Les Monet ont-ils pris le temps de se promener dans les rues ? Si oui, vers quels quartiers leurs pas les ont-ils conduits ? Ont-ils marché jusqu’à cette place où nous découvrons des maisons à pans de bois, qui auraient pu leur rappeler la Normandie ?
A la recherche du temps perdu, nous cheminons émerveillés, avec en tête toutes ces questions, jusqu’à arriver au bord de la Loire. Rive sud, nous sommes en route pour la partie méridionale de la France, et nous imaginons les Monet, heureux de cette première étape réussie, emportés par le sentiment de liberté que donne l’auto, partis pour l’aventure.

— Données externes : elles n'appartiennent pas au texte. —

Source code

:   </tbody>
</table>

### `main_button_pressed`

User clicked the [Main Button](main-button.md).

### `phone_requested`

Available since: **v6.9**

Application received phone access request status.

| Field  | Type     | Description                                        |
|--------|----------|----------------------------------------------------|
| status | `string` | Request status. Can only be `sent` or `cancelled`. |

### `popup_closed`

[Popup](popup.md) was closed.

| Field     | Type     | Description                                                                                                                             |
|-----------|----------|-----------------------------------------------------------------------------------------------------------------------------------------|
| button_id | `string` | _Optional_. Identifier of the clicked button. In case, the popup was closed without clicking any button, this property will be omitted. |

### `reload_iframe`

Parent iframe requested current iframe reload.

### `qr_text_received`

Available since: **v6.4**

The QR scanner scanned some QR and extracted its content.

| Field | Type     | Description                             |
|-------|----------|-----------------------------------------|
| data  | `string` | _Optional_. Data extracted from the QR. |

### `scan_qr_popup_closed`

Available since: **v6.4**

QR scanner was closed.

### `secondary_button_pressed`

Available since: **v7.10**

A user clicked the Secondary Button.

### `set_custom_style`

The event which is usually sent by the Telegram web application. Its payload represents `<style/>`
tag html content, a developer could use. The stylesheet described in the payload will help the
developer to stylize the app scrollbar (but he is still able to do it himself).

Quelle bonne idée de refaire la route au plus près du voyage de Monet. L’occasion aussi de relire les écrits à disposition.
Et sans Monet je ne serais peut-être jamais allée à Tours ! C’est devenue une grande ville universitaire, comme Rouen ou Toulouse, et l’on est frappé par toute cette jeunesse quand on vient d’une petite ville dont les jeunes partent pour faire leurs études. Du temps des Monet, le contraste produit par cet exode des jeunes ne devait pas encore exister.
MERCI !!!
On y est
C’est ce que j’ai pensé en découvrant les lettres d’Alice… 😉 Merci à Philippe Piguet de les avoir partagées.
Une bonne idée en effet de faire ce voyage mais à une allure un peu plus rapide..je n’en doute pas!
De la ville de Tours je n’ai vu que des reportages mais elle vaut certainement une visite .
Belle photo pour clôturer ce billet intéressant comme toujours!!
Avantage, se lever moins tôt qu’eux, et faire le lièvre plutôt que la tortue… Tours est tout près des châteaux de la Loire, peut-être une idée de destination pour toi ?
Oh oui j’aimerais…tant d’escapades à faire dans notre beau pays!!!